As we grasp for light in the devastation, we need look no further than to those who in the moment or hours after the Orlando nightclub shooting sought ways to help, to give, to try. And as we learn more about how the harrowing events unfolded, we’ll continue to, as Obama said, celebrate the heroes.
Here are the inspiring people we know about so far:
A man had escaped the nightclub unscathed when he saw another man stumble out bleeding, calling for help, according to the The Los Angeles Times. Josh McGill pulled the stranger behind a car and ripped off his shirt to staunch the man’s bullet wounds. The man was also bleeding from a shot in his back, and McGill asked someone standing by to also donate his shirt to try and stop the bleeding. When they made it to the police, an officer had McGill lay down in the backseat of a car with the bleeding man on top of him. McGill was instructed to give him a bear hug and keep him conscious. McGill said he told the man, who ABC News later identified as Rodney Sumter, a bartender at the club, that everything would be okay. Sumter is alive and awaiting surgery, according to ABC, and was likely saved because of McGill.

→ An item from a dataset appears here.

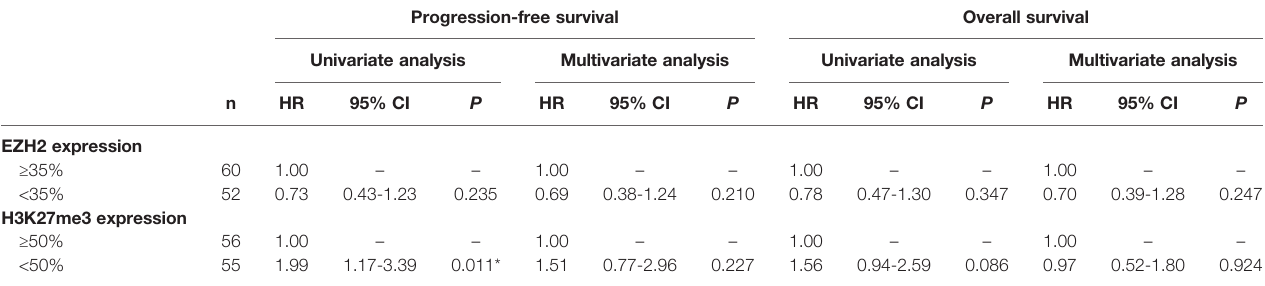
TABLE 3 | The association between EZH2 or H3K27me3 expression and clinical outcomes in patients with salivary duct carcinoma treated with conventional therapy. Progression-free survival Overall survival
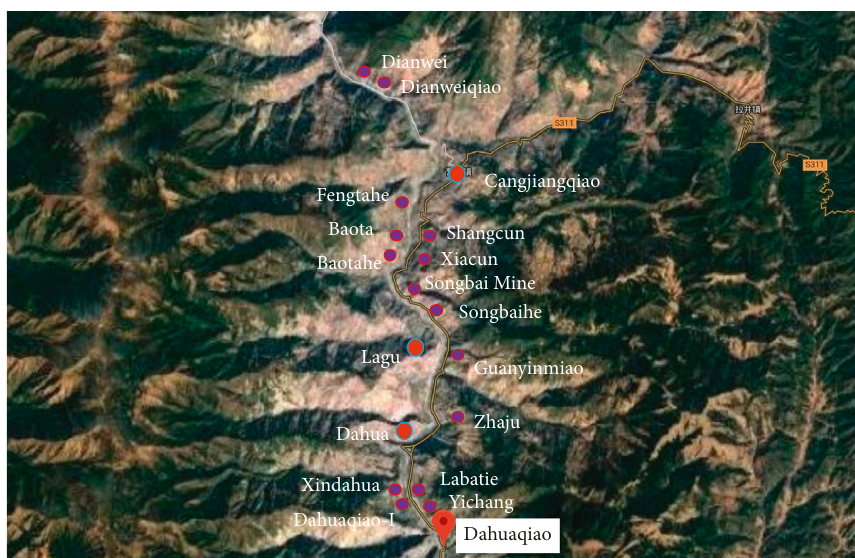
Figure 1: Landslide topography of Dahuaqiao Hydropower Station reservoir area. Table 1: Main characteristics of the 17 landslide-prone areas in Dahuaqiao reservoir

Ray Rivera, a.k.a DJ Infinite
The gunfire started as the night was winding down and the DJ at Pulse was transitioning to mellow Reggae music, he told the Daily Beast. Ray Rivera ducked behind his booth and a man and a woman joined him hiding. When there was a break in the shots, the man made a run for it, but Rivera said he stayed with the woman, shielding her as he escorted them to safety.
Edward Sotomayor Jr.
The 34-year-old world traveler was shot in the back pushing his boyfriend through a door to safety, according to several news reports. A brand manager for an LGBT travel agency, Edward Sotomayor’s boss told the Orlando Sentinel that of the risks of traveling as a gay man, Sotomayor would say, “We cannot be afraid.”
The need for blood was immediate and urgent, and hundreds of people living in and around Orlando waited in long lines to donate. And while the goodwill of blood donation was a bit tempered by the decades-old law that gay men can’t donate blood unless they’ve been celibate a year, the outpouring of support from people who could give was so overwhelming in Orlando that blood banks had to turn people away and ask them to return in coming days.
A fundraising page set up for the victims reached $1.3 million in less than 24 hours, as donations poured in from all over the world; from individuals and organizations. The largest, $30,000, came from Executive Pride, a network for business leaders who are members of or support the LGBT community. One person listed as Zunaira Islam donated $2,000 and wrote:
“I am gay and muslim. I’m really sorry and upset and that this happened. Sick people with no cause to live and no love inside them, sick people full of anger and hatred, will always use any authority they can, specially religion, to justify their actions. I hope this fund pays for all the emergent surgeries that had to be done, the rehab, the follow up visits.”